[[ THE INPUT, beginning ]]

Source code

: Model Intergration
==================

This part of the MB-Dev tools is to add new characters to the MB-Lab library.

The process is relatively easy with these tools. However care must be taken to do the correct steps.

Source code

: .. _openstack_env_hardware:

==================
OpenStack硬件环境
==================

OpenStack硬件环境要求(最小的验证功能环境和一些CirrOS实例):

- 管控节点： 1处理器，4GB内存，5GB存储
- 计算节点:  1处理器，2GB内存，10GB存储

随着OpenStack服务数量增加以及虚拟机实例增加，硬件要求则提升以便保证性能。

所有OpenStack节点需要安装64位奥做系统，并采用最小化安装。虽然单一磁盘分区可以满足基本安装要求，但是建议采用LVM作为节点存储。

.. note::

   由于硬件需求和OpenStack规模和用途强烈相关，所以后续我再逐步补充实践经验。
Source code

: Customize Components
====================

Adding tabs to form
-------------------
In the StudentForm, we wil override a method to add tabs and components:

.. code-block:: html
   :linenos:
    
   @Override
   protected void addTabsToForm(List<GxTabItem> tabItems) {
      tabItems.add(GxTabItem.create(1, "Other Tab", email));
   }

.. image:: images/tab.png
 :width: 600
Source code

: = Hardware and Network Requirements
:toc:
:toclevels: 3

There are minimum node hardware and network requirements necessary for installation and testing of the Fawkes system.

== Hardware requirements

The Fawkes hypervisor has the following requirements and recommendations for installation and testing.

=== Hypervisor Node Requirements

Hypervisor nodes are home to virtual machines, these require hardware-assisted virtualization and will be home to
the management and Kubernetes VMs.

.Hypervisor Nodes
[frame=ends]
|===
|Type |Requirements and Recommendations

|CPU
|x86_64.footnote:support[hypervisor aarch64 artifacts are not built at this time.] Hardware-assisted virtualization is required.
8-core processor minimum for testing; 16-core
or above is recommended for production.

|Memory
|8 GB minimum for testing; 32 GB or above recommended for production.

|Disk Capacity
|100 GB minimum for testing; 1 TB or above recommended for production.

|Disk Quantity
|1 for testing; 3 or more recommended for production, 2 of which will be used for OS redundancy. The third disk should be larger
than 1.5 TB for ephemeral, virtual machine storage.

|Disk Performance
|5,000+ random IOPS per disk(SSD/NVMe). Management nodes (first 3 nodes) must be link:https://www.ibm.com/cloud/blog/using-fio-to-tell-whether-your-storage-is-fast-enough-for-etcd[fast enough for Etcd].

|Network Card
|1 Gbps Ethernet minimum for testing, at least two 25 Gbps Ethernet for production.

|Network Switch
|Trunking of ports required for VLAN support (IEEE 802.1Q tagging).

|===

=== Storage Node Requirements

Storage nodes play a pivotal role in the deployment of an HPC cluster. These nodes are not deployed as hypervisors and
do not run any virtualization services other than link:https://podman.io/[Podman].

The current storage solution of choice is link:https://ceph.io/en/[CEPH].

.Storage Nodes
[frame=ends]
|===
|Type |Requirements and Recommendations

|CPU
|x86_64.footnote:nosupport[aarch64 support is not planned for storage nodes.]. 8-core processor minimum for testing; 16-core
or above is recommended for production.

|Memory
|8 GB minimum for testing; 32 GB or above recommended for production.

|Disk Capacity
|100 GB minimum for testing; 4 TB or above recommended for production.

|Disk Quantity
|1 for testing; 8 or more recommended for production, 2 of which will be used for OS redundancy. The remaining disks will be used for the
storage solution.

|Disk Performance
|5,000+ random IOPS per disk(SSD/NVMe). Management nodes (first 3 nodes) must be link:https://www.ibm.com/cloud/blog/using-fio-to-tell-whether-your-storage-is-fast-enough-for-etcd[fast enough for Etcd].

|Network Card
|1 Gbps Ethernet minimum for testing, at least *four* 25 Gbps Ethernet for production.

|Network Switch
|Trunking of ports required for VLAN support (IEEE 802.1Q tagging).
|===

[[ THE INPUT, end ]]

## PROBLEM DETAILS
Lines of the material may hold the string "least". Copy each one that does.

## COMPLETED EXERCISE
|1 Gbps Ethernet minimum for testing, at least two 25 Gbps Ethernet for production.
|1 Gbps Ethernet minimum for testing, at least *four* 25 Gbps Ethernet for production.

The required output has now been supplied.